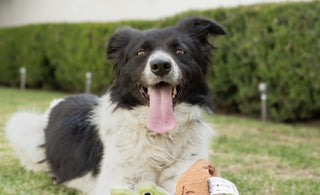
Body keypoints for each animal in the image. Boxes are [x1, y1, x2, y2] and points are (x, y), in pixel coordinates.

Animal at [4, 17, 225, 194]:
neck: (158, 137)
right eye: (140, 52)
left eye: (180, 51)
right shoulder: (115, 181)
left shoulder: (186, 169)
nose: (161, 65)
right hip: (21, 126)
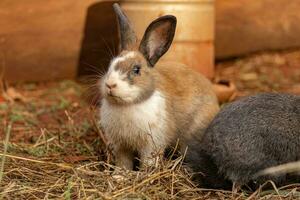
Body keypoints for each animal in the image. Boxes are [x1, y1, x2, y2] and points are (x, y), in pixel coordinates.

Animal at [99, 3, 219, 170]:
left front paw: (145, 173)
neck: (127, 105)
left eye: (136, 70)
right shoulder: (121, 146)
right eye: (111, 64)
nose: (110, 85)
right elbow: (124, 162)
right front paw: (120, 174)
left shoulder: (152, 144)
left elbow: (148, 161)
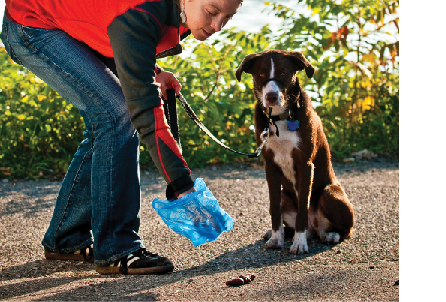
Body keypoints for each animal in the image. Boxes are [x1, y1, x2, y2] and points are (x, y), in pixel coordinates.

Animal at [235, 50, 354, 254]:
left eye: (283, 72)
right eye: (261, 73)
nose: (271, 96)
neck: (279, 118)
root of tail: (315, 229)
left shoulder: (305, 164)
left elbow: (303, 208)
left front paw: (299, 243)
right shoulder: (270, 165)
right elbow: (274, 207)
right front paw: (277, 238)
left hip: (330, 192)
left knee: (346, 229)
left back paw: (330, 235)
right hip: (286, 195)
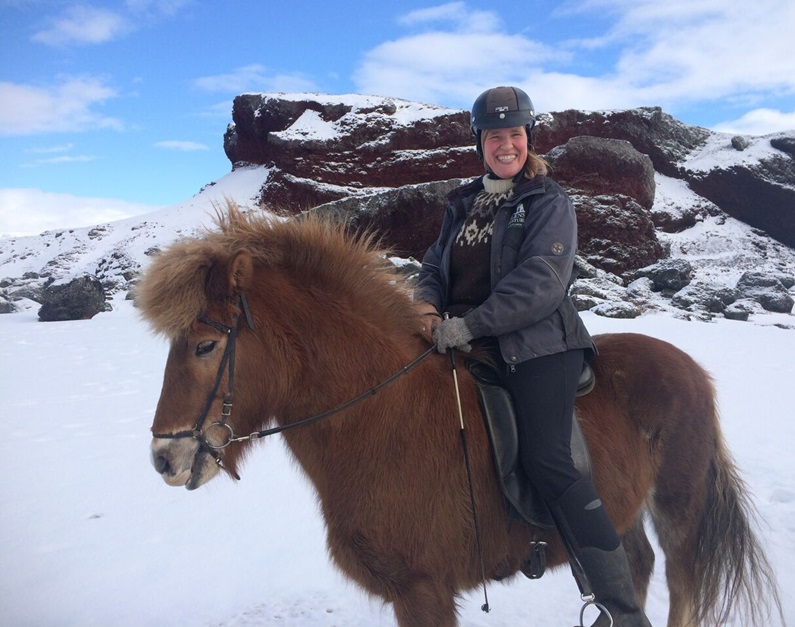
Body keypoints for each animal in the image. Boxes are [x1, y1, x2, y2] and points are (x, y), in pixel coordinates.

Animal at [138, 206, 784, 627]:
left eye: (204, 345)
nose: (165, 459)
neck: (382, 417)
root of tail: (690, 368)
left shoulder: (423, 590)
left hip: (679, 509)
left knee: (678, 584)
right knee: (634, 563)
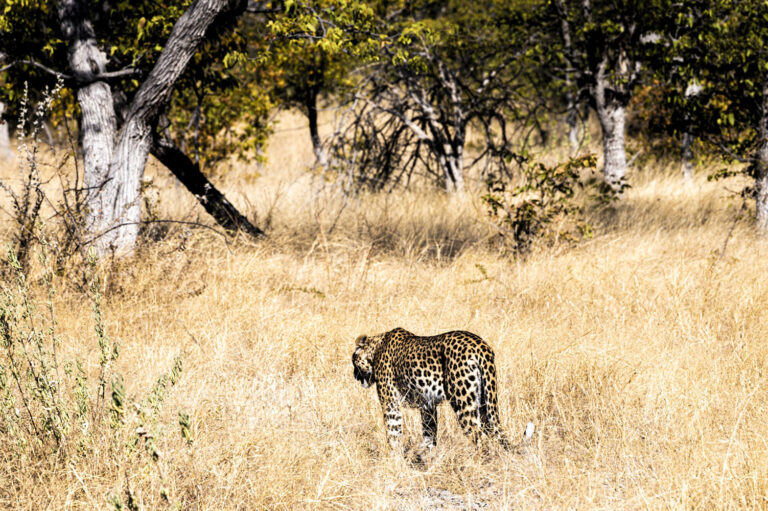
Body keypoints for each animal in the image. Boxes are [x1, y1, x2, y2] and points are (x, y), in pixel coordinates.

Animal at [352, 327, 519, 450]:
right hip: (485, 401)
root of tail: (481, 346)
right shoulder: (428, 405)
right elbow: (429, 433)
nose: (354, 375)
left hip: (463, 402)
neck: (376, 349)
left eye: (353, 361)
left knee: (477, 439)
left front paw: (394, 461)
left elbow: (393, 434)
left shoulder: (390, 404)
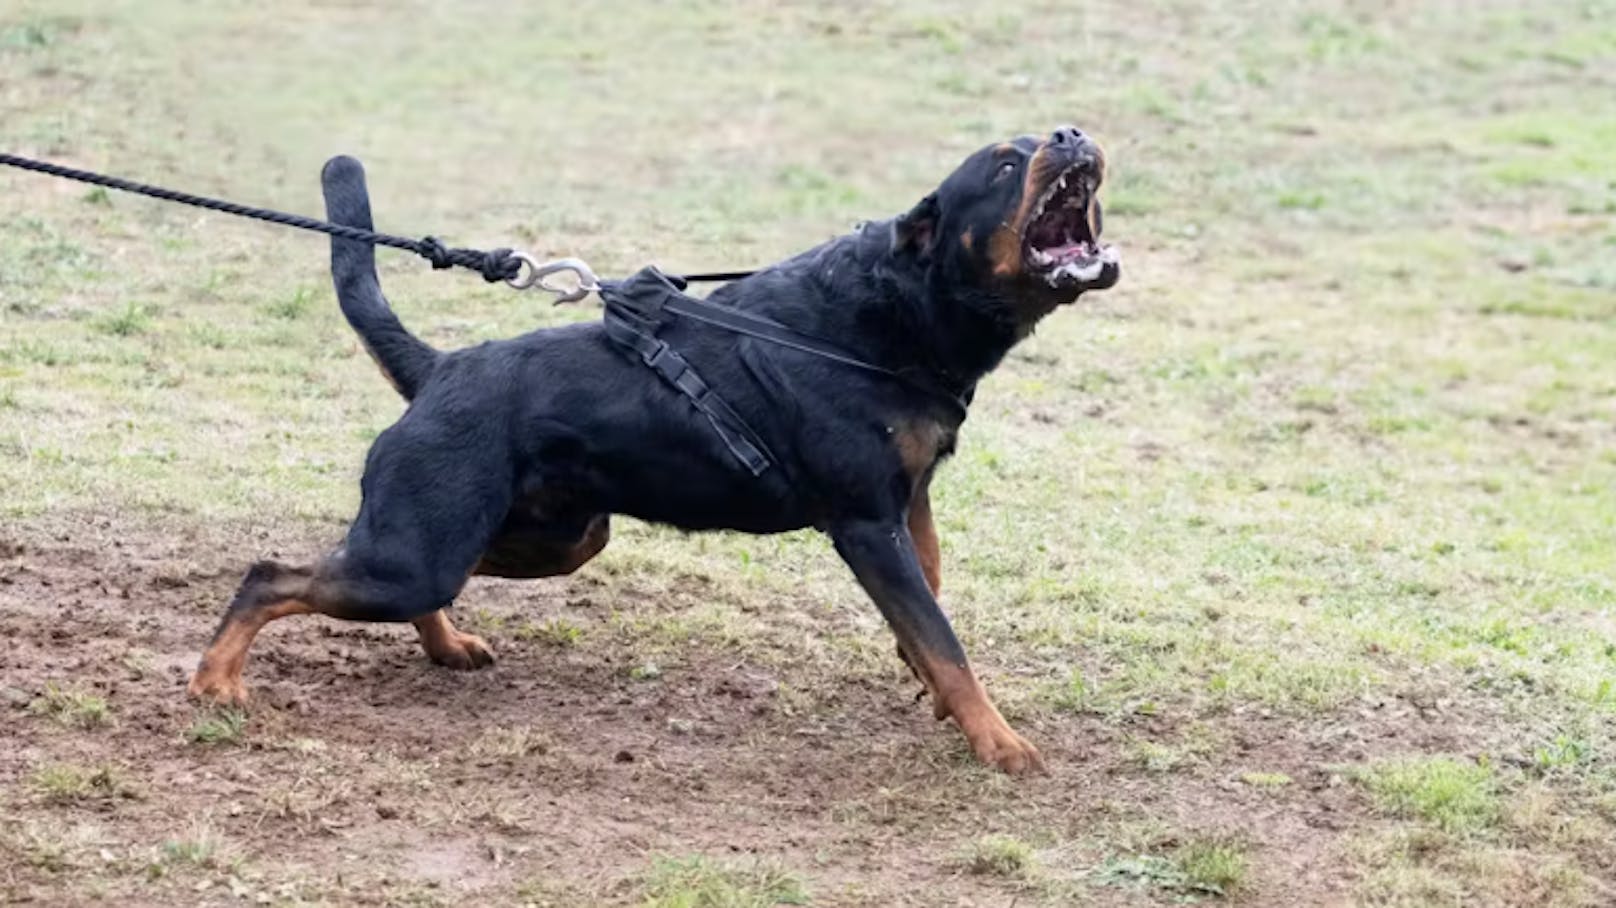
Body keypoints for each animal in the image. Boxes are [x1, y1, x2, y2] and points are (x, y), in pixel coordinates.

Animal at [189, 125, 1118, 769]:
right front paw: (999, 744)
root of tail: (441, 367)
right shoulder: (863, 521)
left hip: (546, 536)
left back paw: (447, 646)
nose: (1072, 134)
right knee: (271, 573)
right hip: (426, 550)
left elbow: (931, 600)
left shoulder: (908, 497)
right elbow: (943, 637)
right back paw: (215, 683)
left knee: (404, 579)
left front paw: (932, 692)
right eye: (1003, 165)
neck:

EXERCISE BRIEF: Please state how many lines in the entries include the string "elbow", giving no more than the number.

PROBLEM SOLUTION: 8